(EXERCISE INPUT)
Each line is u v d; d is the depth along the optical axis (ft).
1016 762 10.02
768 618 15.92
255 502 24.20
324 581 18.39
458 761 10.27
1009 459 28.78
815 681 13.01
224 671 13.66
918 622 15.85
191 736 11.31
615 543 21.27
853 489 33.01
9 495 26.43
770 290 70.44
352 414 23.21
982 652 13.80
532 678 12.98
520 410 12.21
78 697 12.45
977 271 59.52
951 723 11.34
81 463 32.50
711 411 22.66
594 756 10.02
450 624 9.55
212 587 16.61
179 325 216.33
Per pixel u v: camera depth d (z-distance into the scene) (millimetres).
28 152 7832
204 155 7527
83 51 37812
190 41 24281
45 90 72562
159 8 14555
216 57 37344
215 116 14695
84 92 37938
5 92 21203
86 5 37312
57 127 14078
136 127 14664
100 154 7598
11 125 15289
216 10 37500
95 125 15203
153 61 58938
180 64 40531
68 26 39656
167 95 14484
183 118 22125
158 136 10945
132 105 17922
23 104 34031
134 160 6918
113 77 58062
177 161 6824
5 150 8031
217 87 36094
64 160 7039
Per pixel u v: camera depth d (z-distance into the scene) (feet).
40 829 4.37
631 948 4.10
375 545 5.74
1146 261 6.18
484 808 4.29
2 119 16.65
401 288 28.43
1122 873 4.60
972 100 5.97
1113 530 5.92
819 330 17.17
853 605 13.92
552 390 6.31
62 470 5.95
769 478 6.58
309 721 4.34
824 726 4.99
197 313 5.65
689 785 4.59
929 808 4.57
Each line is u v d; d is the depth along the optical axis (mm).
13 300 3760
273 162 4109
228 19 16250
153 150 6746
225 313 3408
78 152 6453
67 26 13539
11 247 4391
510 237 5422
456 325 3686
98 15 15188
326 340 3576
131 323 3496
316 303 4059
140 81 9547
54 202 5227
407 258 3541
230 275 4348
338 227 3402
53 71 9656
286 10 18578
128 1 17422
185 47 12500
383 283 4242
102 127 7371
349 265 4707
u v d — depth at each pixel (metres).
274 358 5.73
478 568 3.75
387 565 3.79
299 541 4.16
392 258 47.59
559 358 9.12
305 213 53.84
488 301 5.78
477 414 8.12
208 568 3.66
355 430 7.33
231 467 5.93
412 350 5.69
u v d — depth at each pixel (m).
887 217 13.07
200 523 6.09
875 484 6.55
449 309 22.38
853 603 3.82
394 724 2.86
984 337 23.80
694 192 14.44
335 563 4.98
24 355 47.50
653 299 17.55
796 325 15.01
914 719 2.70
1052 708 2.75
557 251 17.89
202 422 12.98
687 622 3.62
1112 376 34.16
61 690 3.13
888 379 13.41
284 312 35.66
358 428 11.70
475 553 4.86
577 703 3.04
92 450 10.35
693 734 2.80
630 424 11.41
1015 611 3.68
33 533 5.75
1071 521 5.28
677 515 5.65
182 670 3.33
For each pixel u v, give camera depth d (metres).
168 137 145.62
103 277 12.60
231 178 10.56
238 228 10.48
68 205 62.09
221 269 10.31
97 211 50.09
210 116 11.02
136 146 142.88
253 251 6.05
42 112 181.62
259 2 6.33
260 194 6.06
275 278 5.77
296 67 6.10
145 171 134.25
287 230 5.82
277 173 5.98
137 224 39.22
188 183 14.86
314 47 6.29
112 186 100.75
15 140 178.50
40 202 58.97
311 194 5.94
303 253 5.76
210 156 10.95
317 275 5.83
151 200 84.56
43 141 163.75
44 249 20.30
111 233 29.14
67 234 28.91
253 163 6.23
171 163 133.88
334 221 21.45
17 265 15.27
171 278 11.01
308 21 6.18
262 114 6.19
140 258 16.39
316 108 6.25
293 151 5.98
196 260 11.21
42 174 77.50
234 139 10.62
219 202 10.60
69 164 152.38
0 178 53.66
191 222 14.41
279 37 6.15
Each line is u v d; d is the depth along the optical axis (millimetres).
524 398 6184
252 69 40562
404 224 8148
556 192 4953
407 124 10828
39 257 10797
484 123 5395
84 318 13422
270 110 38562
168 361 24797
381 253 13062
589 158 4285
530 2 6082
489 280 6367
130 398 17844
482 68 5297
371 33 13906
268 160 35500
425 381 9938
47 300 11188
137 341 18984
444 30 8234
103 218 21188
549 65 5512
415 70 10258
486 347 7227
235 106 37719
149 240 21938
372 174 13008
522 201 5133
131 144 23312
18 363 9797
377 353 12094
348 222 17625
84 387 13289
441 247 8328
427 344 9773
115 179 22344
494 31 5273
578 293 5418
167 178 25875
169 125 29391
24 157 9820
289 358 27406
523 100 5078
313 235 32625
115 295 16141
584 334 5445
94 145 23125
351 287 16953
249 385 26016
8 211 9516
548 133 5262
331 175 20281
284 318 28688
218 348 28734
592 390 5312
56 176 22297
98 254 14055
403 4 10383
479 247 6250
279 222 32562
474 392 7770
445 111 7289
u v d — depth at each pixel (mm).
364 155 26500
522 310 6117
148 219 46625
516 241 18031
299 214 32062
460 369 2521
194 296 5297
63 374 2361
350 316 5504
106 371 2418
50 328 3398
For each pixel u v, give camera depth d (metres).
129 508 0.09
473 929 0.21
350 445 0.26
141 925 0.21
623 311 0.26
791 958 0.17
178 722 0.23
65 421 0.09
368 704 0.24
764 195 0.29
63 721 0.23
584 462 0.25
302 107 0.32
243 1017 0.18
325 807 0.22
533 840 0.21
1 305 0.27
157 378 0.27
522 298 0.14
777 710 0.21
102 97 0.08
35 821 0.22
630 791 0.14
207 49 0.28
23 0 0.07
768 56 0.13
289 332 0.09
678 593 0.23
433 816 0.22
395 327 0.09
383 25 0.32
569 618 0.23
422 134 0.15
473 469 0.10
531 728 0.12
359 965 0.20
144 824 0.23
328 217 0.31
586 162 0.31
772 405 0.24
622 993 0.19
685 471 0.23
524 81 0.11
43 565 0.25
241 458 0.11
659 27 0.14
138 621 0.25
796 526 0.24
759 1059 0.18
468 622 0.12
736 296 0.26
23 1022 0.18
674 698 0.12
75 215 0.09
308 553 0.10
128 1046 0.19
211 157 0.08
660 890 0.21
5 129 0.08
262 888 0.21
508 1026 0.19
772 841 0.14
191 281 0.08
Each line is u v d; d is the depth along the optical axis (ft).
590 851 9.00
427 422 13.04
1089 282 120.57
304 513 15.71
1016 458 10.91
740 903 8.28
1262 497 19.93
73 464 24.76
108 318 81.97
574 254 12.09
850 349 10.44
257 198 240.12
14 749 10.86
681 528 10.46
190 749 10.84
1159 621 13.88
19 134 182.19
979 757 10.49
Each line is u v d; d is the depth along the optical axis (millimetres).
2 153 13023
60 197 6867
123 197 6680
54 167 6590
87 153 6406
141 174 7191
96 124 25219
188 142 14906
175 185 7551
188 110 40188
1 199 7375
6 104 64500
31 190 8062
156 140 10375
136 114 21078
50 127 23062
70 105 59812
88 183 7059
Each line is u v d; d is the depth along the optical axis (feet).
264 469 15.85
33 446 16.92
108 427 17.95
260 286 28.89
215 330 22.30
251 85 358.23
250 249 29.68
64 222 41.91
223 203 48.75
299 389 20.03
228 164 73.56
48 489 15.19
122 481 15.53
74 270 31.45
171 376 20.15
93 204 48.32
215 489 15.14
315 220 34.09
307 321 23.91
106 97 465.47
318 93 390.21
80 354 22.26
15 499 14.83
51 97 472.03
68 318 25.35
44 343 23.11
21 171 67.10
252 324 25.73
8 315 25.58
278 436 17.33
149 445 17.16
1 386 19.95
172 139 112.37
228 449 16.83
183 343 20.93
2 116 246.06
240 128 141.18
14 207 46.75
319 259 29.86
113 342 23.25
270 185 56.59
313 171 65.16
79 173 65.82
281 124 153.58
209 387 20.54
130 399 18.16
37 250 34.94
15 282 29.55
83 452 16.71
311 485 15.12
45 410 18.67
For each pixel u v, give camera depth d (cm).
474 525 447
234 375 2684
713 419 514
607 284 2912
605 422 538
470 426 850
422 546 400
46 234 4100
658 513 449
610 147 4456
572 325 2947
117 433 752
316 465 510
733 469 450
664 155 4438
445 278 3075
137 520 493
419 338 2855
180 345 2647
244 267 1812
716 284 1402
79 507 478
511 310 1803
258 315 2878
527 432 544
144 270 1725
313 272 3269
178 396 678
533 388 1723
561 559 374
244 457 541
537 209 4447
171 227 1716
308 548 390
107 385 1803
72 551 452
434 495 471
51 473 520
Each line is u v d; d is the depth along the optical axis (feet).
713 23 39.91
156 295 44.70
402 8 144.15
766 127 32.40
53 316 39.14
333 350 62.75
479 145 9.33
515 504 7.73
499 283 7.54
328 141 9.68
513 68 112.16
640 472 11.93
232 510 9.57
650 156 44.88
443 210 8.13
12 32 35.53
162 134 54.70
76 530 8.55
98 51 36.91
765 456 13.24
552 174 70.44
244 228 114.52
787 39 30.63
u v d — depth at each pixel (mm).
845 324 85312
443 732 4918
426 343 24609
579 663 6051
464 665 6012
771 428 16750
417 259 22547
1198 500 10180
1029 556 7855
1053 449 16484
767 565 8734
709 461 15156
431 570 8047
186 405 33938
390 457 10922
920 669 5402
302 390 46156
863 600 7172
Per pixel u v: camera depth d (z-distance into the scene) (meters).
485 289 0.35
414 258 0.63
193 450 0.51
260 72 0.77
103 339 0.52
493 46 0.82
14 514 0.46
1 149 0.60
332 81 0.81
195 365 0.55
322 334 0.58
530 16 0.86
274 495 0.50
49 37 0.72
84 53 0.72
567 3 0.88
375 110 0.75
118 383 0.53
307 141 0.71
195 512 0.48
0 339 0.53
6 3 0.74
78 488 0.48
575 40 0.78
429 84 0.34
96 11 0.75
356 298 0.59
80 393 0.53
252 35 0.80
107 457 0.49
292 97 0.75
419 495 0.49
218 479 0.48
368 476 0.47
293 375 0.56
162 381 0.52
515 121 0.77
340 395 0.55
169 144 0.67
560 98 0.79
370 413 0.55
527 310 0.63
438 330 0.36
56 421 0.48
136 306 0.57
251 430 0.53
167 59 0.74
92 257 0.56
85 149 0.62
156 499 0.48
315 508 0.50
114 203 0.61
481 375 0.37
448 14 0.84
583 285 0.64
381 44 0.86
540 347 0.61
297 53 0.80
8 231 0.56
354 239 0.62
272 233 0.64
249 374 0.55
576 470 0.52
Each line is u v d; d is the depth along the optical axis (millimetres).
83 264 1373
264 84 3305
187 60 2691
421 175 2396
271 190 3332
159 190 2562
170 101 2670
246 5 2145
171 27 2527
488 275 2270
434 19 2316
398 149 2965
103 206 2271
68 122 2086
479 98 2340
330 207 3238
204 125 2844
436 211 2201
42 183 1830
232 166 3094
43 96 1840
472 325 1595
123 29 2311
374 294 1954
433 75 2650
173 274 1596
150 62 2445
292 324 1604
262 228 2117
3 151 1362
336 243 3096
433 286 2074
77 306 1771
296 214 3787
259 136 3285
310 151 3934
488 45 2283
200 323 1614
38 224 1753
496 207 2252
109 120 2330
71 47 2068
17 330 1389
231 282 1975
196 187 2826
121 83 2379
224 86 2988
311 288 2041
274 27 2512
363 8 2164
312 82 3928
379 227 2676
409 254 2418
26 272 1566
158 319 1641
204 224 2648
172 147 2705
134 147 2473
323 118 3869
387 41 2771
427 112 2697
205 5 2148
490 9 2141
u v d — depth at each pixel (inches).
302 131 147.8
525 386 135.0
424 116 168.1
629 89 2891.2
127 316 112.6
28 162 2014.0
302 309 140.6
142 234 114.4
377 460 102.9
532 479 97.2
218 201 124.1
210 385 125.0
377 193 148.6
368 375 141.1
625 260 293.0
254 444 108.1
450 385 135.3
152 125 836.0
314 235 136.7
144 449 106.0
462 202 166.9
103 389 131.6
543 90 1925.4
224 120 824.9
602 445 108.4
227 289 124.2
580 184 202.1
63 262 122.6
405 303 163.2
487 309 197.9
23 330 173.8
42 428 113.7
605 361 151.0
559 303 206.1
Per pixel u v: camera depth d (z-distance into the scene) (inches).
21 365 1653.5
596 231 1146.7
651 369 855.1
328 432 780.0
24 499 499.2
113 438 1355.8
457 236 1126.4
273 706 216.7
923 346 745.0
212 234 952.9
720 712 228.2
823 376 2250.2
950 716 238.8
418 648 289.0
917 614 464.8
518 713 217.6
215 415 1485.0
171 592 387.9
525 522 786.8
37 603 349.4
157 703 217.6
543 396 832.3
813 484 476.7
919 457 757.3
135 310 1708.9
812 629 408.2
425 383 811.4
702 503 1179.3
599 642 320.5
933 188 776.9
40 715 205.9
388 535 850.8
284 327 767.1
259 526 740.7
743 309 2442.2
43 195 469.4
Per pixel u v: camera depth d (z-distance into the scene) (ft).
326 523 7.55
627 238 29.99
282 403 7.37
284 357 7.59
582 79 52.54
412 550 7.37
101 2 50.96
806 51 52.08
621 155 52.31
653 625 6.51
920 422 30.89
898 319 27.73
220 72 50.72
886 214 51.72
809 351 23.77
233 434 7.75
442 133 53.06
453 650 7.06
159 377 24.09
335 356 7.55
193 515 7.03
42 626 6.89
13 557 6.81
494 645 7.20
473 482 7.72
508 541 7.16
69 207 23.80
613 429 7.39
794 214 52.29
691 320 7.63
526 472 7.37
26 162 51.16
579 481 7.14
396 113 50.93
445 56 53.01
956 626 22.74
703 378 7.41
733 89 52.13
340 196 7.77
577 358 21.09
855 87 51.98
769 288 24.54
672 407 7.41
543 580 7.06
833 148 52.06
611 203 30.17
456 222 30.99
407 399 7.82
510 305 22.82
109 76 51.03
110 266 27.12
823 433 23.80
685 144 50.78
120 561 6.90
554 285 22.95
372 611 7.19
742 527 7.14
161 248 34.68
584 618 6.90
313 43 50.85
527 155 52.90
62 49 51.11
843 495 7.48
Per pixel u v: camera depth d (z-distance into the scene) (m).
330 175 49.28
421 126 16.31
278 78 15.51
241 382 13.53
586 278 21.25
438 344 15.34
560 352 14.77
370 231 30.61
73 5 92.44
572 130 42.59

(REQUIREMENT) Of the entries above, repeat exactly the lines from the line with "392 258 47.59" through the line with "145 171 134.25", both of them included.

(EXERCISE ANSWER)
392 258 47.59
559 358 9.12
305 213 53.84
488 301 5.78
477 414 8.12
208 568 3.66
355 430 7.33
231 467 5.93
412 350 5.69
u v d — depth at each pixel (m).
887 217 13.07
200 523 6.09
875 484 6.55
449 309 22.38
853 603 3.82
394 724 2.86
984 337 23.80
694 192 14.44
335 563 4.98
24 355 47.50
653 299 17.55
796 325 15.01
914 719 2.70
1052 708 2.75
557 251 17.89
202 422 12.98
687 622 3.62
1112 376 34.16
61 690 3.13
888 379 13.41
284 312 35.66
358 428 11.70
475 553 4.86
577 703 3.04
92 450 10.35
693 734 2.80
630 424 11.41
1015 611 3.68
33 533 5.75
1071 521 5.28
677 515 5.65
182 670 3.33
For each pixel u v, give camera depth d (metres).
168 137 145.62
103 277 12.60
231 178 10.56
238 228 10.48
68 205 62.09
221 269 10.31
97 211 50.09
210 116 11.02
136 146 142.88
253 251 6.05
42 112 181.62
259 2 6.33
260 194 6.06
275 278 5.77
296 67 6.10
145 171 134.25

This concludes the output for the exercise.